Another example of ICIMOD’s work developing the leadership skills of girls and women in science is the Green Resilient Agricultural Productive Ecosystem, Field of Action 2 (GRAPE FA 2) initiative. ICIMOD’s particular focus in this project is on ‘action research’, which emphasises participatory research conducted with, for, and by people. To raise awareness of the importance of women’s involvement in agricultural science research, in March 2023, ICIMOD organised a panel discussion entitled ‘DigitALL: Innovation and technology for climate-resilient agriculture’ at Mid-West University, Nepal. In addition, we have conducted five student-led action research initiatives led by young female students, while three women researchers recently examined Climate-Resilient Agriculture solutions addressing the gender perspective, supported by Embrace Equity Research Grant.
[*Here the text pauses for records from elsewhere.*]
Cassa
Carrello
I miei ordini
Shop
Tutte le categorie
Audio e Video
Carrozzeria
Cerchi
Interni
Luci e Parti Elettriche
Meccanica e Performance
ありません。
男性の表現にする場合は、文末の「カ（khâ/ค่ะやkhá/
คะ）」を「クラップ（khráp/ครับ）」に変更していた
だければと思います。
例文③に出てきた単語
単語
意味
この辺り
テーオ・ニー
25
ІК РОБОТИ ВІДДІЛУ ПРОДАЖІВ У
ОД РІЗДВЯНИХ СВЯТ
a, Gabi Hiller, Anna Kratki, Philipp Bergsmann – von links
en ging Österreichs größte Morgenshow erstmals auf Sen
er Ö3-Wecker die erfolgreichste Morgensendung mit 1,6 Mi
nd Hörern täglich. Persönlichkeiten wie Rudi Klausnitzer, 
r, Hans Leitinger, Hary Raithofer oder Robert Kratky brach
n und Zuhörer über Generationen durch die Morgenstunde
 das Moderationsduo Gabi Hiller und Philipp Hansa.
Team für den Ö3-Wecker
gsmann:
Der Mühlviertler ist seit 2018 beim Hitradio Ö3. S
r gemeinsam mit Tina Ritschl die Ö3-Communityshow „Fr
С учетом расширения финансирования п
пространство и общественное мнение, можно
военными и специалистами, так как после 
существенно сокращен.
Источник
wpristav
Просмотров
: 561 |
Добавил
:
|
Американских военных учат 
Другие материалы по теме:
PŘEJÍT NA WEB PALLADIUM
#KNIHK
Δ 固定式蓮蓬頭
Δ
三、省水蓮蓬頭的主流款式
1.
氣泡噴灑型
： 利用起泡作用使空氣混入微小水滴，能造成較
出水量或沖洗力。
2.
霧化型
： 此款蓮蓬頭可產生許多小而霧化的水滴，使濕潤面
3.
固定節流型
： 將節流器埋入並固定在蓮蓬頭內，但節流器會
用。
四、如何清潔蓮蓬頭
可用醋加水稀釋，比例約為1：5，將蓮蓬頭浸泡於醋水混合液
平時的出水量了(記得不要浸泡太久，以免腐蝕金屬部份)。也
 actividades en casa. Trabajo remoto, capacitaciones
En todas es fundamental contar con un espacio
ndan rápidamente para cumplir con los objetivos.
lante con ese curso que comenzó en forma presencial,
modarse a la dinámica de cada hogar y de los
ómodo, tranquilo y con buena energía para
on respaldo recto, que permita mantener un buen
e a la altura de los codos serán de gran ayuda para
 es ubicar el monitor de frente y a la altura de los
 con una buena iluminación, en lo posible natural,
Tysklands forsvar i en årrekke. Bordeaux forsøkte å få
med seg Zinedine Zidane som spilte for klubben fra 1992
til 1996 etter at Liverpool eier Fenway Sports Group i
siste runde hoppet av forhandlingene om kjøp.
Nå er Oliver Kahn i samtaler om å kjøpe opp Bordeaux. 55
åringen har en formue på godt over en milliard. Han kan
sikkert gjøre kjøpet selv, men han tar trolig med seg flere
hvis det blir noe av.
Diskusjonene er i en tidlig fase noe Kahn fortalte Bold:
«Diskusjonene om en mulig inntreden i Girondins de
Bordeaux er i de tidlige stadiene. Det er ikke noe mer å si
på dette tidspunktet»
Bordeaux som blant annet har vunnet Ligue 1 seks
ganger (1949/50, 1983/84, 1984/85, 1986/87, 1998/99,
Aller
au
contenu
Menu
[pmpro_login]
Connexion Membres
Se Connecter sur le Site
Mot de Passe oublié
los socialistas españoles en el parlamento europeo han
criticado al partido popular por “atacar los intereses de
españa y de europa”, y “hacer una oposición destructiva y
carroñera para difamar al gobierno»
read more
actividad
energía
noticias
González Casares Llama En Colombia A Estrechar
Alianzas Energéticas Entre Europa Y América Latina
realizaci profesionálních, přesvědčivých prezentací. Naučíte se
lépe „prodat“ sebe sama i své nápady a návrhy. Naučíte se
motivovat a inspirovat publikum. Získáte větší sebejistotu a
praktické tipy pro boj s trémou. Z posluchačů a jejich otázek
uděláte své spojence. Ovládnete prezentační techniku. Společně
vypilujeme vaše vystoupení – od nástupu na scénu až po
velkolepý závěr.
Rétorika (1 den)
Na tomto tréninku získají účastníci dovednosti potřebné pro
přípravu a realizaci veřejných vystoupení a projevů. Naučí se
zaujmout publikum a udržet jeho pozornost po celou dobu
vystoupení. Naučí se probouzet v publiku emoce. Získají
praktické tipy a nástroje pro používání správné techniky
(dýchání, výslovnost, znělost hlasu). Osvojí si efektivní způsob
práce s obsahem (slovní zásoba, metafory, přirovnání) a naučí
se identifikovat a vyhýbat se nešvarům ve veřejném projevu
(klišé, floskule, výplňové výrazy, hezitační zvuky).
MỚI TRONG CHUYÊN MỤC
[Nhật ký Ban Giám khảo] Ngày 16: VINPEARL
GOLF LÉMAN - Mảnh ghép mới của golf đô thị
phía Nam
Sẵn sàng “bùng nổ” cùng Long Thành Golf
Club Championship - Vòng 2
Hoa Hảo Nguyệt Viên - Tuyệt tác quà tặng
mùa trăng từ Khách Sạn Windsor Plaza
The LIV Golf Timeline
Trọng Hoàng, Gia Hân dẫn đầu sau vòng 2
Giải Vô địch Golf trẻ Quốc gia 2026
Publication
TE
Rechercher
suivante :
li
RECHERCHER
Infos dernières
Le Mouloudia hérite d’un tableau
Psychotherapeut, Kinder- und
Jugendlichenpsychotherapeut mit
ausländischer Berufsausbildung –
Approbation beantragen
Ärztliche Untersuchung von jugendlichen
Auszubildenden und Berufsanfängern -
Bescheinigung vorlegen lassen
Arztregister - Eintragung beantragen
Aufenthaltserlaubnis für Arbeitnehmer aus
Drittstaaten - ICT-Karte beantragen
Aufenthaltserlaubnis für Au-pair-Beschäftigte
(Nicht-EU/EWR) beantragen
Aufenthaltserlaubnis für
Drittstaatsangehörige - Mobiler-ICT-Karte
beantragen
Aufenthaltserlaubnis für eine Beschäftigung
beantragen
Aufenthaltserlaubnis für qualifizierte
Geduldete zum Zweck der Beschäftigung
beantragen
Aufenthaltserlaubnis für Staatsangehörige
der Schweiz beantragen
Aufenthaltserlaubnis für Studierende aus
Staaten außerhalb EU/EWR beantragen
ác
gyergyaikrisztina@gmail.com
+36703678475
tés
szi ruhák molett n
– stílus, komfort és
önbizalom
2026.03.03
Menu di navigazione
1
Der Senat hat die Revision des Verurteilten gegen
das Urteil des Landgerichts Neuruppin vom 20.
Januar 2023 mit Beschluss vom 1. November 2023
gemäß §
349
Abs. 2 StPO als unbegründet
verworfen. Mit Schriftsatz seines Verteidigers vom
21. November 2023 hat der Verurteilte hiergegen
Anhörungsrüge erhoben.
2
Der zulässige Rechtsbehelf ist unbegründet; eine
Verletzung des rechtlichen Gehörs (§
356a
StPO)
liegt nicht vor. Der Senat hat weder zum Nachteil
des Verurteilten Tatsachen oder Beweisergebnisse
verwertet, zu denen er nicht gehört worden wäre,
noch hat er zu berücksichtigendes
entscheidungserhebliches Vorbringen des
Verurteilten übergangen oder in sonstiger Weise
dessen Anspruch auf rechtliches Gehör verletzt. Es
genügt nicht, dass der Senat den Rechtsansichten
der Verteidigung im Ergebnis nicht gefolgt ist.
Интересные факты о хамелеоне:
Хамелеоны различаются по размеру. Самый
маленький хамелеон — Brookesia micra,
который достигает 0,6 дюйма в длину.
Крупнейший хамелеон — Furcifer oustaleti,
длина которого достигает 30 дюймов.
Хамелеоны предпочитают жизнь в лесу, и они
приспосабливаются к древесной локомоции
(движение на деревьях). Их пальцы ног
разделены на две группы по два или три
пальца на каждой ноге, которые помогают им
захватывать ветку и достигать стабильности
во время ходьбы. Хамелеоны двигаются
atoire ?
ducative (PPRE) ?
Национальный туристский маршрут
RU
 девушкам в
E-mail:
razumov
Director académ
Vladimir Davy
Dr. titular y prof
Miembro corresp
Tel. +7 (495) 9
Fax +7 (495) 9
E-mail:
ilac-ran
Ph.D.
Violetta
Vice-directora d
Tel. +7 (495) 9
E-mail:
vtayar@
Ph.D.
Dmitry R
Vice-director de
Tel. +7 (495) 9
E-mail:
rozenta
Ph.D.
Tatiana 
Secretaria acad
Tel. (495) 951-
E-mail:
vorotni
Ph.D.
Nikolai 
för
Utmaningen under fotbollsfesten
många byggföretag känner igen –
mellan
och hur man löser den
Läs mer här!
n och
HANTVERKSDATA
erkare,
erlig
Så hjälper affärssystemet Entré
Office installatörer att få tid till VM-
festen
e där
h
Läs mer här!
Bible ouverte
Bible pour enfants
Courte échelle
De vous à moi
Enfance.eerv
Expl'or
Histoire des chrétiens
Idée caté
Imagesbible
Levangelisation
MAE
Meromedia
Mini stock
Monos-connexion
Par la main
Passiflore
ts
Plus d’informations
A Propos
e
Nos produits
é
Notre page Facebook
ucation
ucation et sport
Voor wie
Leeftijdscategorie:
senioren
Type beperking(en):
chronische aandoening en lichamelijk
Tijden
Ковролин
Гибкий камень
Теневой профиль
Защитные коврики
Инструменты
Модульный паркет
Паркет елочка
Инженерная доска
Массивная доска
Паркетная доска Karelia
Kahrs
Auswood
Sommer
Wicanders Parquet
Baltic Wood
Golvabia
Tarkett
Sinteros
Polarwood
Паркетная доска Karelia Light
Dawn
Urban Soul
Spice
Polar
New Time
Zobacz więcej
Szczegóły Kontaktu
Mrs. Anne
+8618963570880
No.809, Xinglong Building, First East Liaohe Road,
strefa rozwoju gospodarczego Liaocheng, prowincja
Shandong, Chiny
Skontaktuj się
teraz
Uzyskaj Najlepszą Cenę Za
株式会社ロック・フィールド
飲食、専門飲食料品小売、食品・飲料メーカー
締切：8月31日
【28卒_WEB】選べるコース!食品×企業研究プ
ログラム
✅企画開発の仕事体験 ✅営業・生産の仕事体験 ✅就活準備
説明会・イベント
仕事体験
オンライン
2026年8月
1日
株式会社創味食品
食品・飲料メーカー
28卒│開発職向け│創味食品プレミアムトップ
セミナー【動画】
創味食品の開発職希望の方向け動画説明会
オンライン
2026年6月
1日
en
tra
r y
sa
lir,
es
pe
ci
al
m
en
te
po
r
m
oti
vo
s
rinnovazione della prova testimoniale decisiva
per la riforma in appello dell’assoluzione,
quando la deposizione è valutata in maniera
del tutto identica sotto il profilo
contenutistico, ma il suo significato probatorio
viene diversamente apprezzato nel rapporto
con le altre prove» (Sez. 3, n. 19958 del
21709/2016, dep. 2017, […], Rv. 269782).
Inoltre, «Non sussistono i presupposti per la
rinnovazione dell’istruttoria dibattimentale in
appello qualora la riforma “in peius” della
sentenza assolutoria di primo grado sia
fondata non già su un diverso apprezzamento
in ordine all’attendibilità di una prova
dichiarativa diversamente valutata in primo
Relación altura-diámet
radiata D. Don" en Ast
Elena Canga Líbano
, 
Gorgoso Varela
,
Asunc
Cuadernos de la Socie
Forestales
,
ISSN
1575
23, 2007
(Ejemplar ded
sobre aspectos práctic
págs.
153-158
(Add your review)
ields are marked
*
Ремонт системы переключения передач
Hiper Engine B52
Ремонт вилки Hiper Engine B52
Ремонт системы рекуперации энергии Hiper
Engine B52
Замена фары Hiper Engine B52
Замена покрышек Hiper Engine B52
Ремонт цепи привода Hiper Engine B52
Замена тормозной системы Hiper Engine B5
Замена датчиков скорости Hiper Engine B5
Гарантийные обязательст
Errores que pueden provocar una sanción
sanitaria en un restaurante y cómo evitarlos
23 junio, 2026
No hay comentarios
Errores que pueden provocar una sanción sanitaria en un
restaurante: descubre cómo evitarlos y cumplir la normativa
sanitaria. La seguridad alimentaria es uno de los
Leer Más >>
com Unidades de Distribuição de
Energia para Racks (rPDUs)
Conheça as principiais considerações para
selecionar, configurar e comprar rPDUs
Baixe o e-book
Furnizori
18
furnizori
We prioritise inclusivity in our overarching GESI-inclusive springshed management approach. In 2023, together with the Department of Water, Ministry of Energy and Natural Resources, Bhutan, and the International Union for Conservation of Nature Bangkok, we organised a training session on ‘Springshed management as a nature-based solution for water security and climate adaptation in Bhutan’. Through this event, we aimed to build the capacity of around 150 citizen scientists, of whom 50% were women. These individuals lead mobile-based data collection on spring solutions. This initiative, blending physical and social science, exemplifies our commitment to empowering women’s leadership in science.
ICIMOD's Medium-Term Action Plan V (2023-2026) is committed to building capacity through both digital innovation, and engagement with women and youth. By promoting and supporting women and girls in science leadership, we are not only breaking the gender bias but also creating a more resilient and dynamic scientific community, which leads to a more sustainable and equitable future.
This is an all-hands-on-deck situation on the clock of the world – and we must urgently equip women and girls with the inspiration, encourage, and support to play their fullest part.